SHANGHAI • China is headed for its latest corporate default as a cement-maker said it will fail to pay bond investors and will file for liquidation.
China Shanshui Cement Group "will be unable to obtain sufficient financing on or before" a maturity date today on its two billion yuan (S$447 million) of 5.3 per cent securities, it said in a statement yesterday. The company has decided to file a winding-up petition and application for appointment of provisional liquidators with the courts there, it said.
That "will also constitute an event of default" on its US$500 million (S$711 million) of 7.5 per cent dollar bonds due in 2020, according to the filing.
Investors have been scarred by defaults from Chinese firms this year in industries including property and commodities, as President Xi Jinping shifts towards greater reliance on services to drive growth amid the weakest economic expansion in a quarter of a century.
Shanshui would be at least the sixth company to renege on obligations in the nation's onshore bond market this year.
"For offshore creditors, recovering value from Shanshui's dollar bonds will be a long process given that onshore creditors will be all over the company first in the case of liquidation,'' said Standard Chartered credit analyst Zhi Wei Feng.

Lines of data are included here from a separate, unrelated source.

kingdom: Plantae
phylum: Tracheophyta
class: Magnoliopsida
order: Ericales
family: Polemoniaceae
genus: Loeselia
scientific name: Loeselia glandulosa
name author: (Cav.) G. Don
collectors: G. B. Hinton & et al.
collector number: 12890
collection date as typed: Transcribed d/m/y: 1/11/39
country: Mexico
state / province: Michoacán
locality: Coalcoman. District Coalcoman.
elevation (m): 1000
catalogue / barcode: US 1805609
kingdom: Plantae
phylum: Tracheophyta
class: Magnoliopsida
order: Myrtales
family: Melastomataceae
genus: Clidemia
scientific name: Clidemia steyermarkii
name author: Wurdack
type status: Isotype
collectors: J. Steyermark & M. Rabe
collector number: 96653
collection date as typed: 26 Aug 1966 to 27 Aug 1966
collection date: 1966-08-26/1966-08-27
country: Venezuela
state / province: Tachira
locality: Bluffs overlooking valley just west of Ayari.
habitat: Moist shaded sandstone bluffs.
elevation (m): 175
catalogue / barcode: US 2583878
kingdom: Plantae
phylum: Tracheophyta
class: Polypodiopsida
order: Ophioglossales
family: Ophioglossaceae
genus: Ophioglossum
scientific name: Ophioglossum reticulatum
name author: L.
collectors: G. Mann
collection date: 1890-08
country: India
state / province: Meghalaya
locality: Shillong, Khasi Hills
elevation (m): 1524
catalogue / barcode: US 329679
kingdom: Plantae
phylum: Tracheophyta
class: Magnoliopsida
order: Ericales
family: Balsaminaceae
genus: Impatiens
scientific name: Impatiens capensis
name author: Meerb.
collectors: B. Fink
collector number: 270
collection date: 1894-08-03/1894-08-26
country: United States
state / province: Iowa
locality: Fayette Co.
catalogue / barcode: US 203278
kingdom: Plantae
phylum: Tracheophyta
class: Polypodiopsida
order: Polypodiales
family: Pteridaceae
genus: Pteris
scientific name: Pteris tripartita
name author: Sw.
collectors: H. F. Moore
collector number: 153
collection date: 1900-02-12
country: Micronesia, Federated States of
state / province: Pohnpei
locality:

An ad hoc committee of noteholders has been formed to engage with Shanshui about the 2020 securities, according to a statement from law firm Akin Gump Strauss Hauer & Feld.
Mr Henry Li, Shanshui's chief financial officer, said when reached by phone that the company is still fundamentally sound and it hopes to talk to creditors to restructure the debt. Shanshui has been mired in a shareholder fight for control since April.